Geração espiritual

Sermão pelo Rev. Cristóvão R. Nobre

“Pois possuíste os meus rins; cobriste-me no ventre de minha mãe. Eu te louvarei, porque de um modo assombroso, e tão maravilhoso fui feito; maravilhosas são as tuas obras, e a minha alma o sabe muito bem. Os meus ossos não te foram encobertos, quando no oculto fui feito, e entretecido nas profundezas da terra.   Os teus olhos viram o meu corpo ainda informe; e no teu livro todas estas coisas foram escritas; as quais em continuação foram formadas, quando nem ainda uma delas havia”

 (Salmo 139, partes).

 

É muito comum, na Palavra, a Igreja ser comparada a uma mulher: noiva, esposa e mãe, e isto não vem de outra parte senão do processo de regeneração do homem.
Ocorre com a regeneração do homem espiritual o mesmo que ocorre com sua geração natural. O Senhor é o Pai. A vida e a alma vêm dEle, somente. Ele é que cria o homem espiritual. A Igreja é a mãe, porque o processo de regeneração só pode ocorrer no ambiente da Igreja, o reino de Deus na terra.
O processo todo acontece quando o Senhor insinua as verdades, como semente.
Os que recebem a verdade no coração, isto é, com vontade de aplicá-las na vida, são como a terra fértil ou como a mãe fecunda.
A verdade germina e começa a dar início a uma nova vida.
O processo começou em nós no dia em que ouvimos a Palavra do Senhor com atenção, reconhecemos nossa condição de desvio, de erro, nossa necessidade de mudar o rumo de nossas vidas. No momento em que renegamos ao mal e ao pecado por causa da Palavra do Senhor, começou uma nova vida.
A vida nova é a nossa consciência, que nos faz conscientes de nossos erros e também dos novos valores, espirituais, que temos de buscar.
Tornamo-nos gradativamente mais conscientes dos erros, enganos e falsidades, bem como os males e cobiças. Passamos a ter noção de que esses elementos serão a morte em nós, se continuarmos a viver imersos neles.

Trechos de dados
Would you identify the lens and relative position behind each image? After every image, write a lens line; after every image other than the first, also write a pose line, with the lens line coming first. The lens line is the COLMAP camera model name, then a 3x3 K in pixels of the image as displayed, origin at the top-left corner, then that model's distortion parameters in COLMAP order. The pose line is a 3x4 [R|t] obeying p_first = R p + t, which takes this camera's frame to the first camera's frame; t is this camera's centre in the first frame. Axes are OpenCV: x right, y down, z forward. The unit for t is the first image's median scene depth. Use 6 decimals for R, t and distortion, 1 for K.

...

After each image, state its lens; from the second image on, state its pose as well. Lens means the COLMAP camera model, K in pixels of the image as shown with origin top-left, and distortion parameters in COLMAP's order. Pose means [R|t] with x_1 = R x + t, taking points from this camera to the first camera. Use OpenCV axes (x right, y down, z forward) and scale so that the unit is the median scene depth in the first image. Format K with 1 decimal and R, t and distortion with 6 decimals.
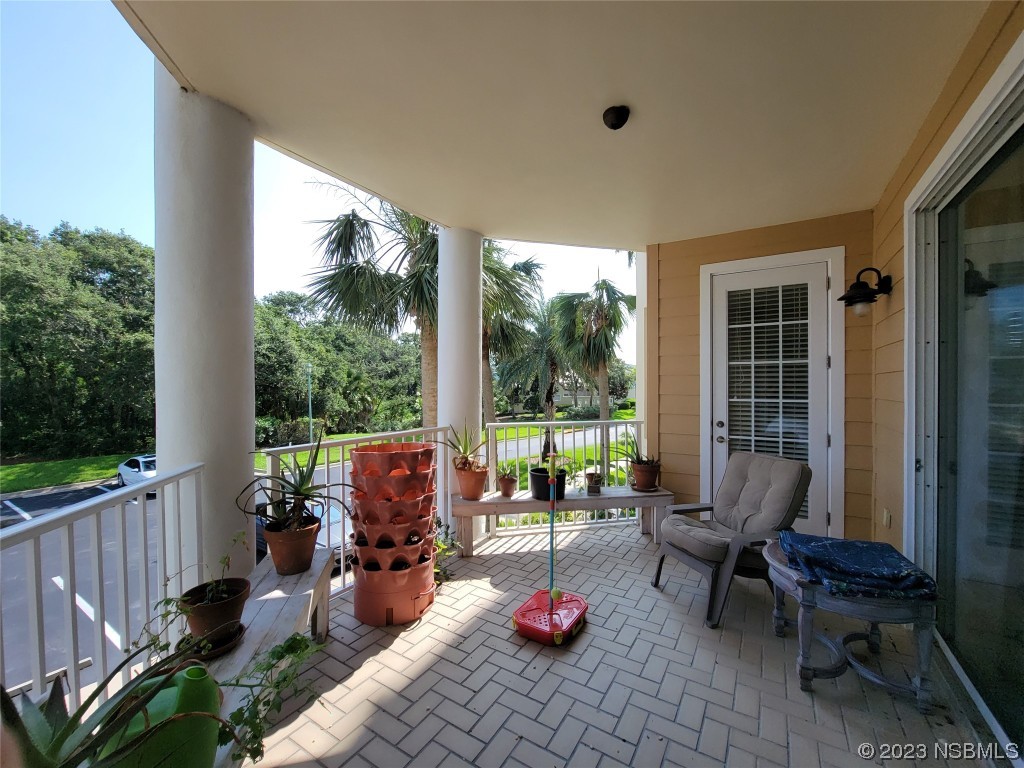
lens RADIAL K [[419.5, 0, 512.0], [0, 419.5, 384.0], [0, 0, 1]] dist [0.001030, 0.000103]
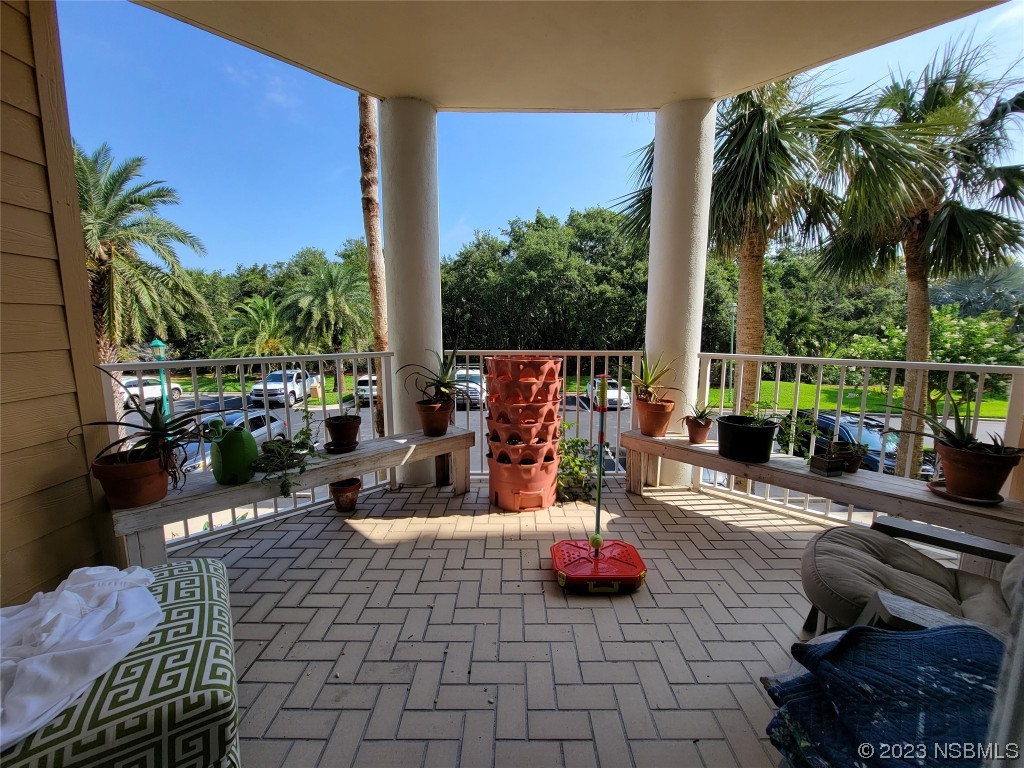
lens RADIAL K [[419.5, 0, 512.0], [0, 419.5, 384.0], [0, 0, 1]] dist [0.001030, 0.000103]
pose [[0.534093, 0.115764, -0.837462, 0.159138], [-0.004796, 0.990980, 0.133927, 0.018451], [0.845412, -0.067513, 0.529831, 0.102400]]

==

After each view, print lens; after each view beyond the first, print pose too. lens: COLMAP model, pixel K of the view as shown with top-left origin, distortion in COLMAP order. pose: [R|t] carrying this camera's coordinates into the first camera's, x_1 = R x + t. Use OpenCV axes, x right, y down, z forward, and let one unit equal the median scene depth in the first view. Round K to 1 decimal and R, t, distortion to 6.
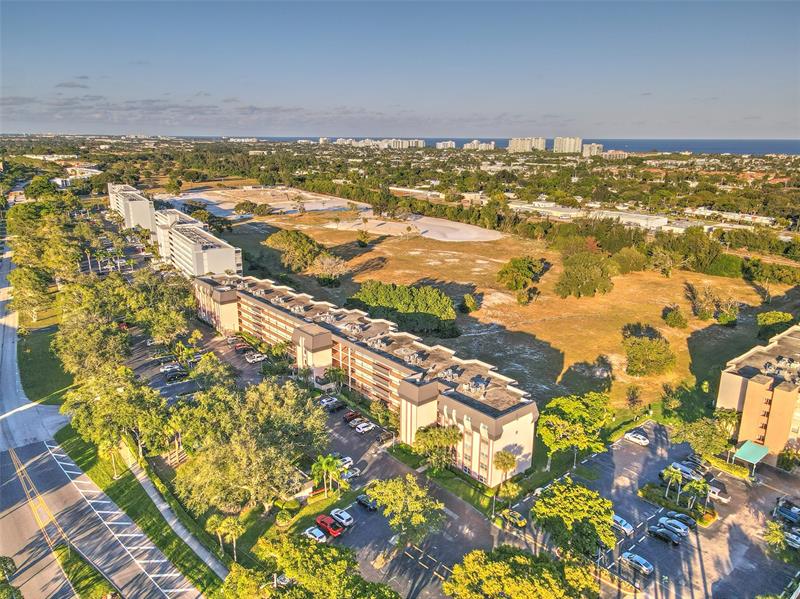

Tarefa A
No sermão, por que a Igreja é chamada de mãe?
Tarefa B
Segundo o sermão, de que coisas nos tornamos gradativamente mais conscientes? Cite todas.
Tarefa C
Repita o trecho do sermão que começa nas palavras "(Salmo 139, partes)." e pare logo depois de "Deus na terra.".

Resposta A
Porque o processo de regeneração só pode ocorrer no ambiente da Igreja, o reino de Deus na terra.

Resposta B
Erros, enganos, falsidades, males e cobiças.

Resposta C
(Salmo 139, partes).

 

É muito comum, na Palavra, a Igreja ser comparada a uma mulher: noiva, esposa e mãe, e isto não vem de outra parte senão do processo de regeneração do homem.
Ocorre com a regeneração do homem espiritual o mesmo que ocorre com sua geração natural. O Senhor é o Pai. A vida e a alma vêm dEle, somente. Ele é que cria o homem espiritual. A Igreja é a mãe, porque o processo de regeneração só pode ocorrer no ambiente da Igreja, o reino de Deus na terra.